Every record below needs to be written out exactly, apart from the pictures.

■ ■ ■ ■ ■ ■ ■

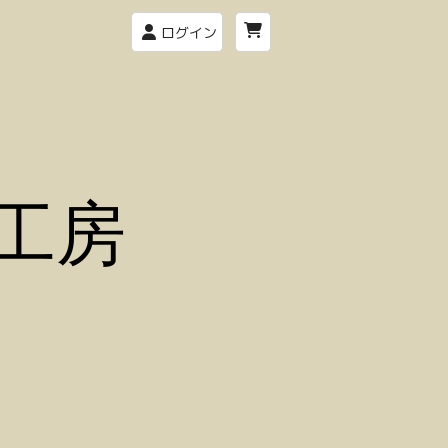
ログイン
工房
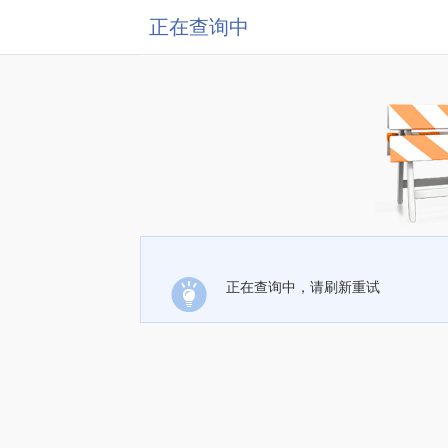
正在查询中
正在查询中，请刷新重试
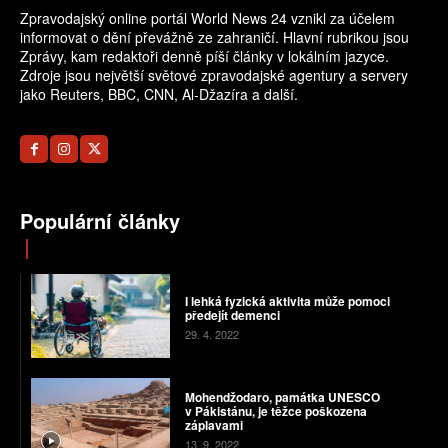
Zpravodajský online portál World News 24 vznikl za účelem
informovat o dění převážně ze zahraničí. Hlavní rubrikou jsou
Zprávy, kam redaktoři denně píší články v lokálním jazyce.
Zdroje jsou největší světové zpravodajské agentury a servery
jako Reuters, BBC, CNN, Al-Džazíra a další.
Populární články
I lehká fyzická aktivita může pomoci
předejít demenci
29. 4. 2022
Mohendžodaro, památka UNESCO
v Pákistánu, je těžce poškozena
záplavami
13. 9. 2022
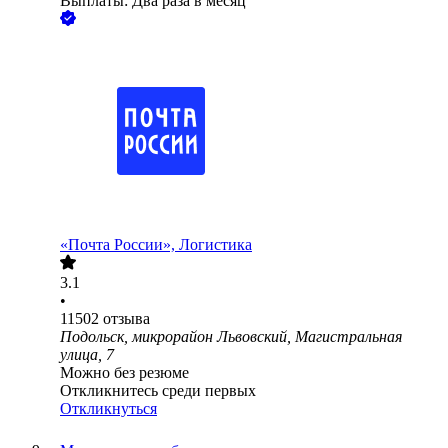
Выплаты: Два раза в месяц
«Почта России», Логистика
3.1
•
11502
отзыва
Подольск, микрорайон Львовский, Магистральная
улица, 7
Можно без резюме
Откликнитесь среди первых
Откликнуться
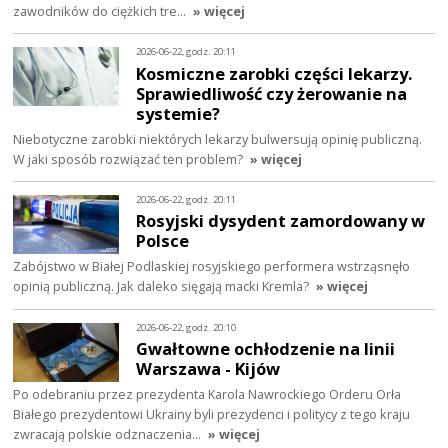
zawodników do ciężkich tre…
» więcej
2026-06-22, godz. 20:11
Kosmiczne zarobki części lekarzy.
Sprawiedliwość czy żerowanie na
systemie?
Niebotyczne zarobki niektórych lekarzy bulwersują opinię publiczną.
W jaki sposób rozwiązać ten problem?
» więcej
2026-06-22, godz. 20:11
Rosyjski dysydent zamordowany w
Polsce
Zabójstwo w Białej Podlaskiej rosyjskiego performera wstrząsnęło
opinią publiczną. Jak daleko sięgają macki Kremla?
» więcej
2026-06-22, godz. 20:10
Gwałtowne ochłodzenie na linii
Warszawa - Kijów
Po odebraniu przez prezydenta Karola Nawrockiego Orderu Orła
Białego prezydentowi Ukrainy byli prezydenci i politycy z tego kraju
zwracają polskie odznaczenia…
» więcej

■ ■ ■ ■ ■ ■ ■

* _Response area_
ログイン
工房
正在查询中
正在查询中，请刷新重试
Zpravodajský online portál World News 24 vznikl za účelem
informovat o dění převážně ze zahraničí. Hlavní rubrikou jsou
Zprávy, kam redaktoři denně píší články v lokálním jazyce.
Zdroje jsou největší světové zpravodajské agentury a servery
jako Reuters, BBC, CNN, Al-Džazíra a další.
Populární články
I lehká fyzická aktivita může pomoci
předejít demenci
29. 4. 2022
Mohendžodaro, památka UNESCO
v Pákistánu, je těžce poškozena
záplavami
13. 9. 2022
Выплаты: Два раза в месяц
«Почта России», Логистика
3.1
•
11502
отзыва
Подольск, микрорайон Львовский, Магистральная
улица, 7
Можно без резюме
Откликнитесь среди первых
Откликнуться
zawodników do ciężkich tre…
» więcej
2026-06-22, godz. 20:11
Kosmiczne zarobki części lekarzy.
Sprawiedliwość czy żerowanie na
systemie?
Niebotyczne zarobki niektórych lekarzy bulwersują opinię publiczną.
W jaki sposób rozwiązać ten problem?
» więcej
2026-06-22, godz. 20:11
Rosyjski dysydent zamordowany w
Polsce
Zabójstwo w Białej Podlaskiej rosyjskiego performera wstrząsnęło
opinią publiczną. Jak daleko sięgają macki Kremla?
» więcej
2026-06-22, godz. 20:10
Gwałtowne ochłodzenie na linii
Warszawa - Kijów
Po odebraniu przez prezydenta Karola Nawrockiego Orderu Orła
Białego prezydentowi Ukrainy byli prezydenci i politycy z tego kraju
zwracają polskie odznaczenia…
» więcej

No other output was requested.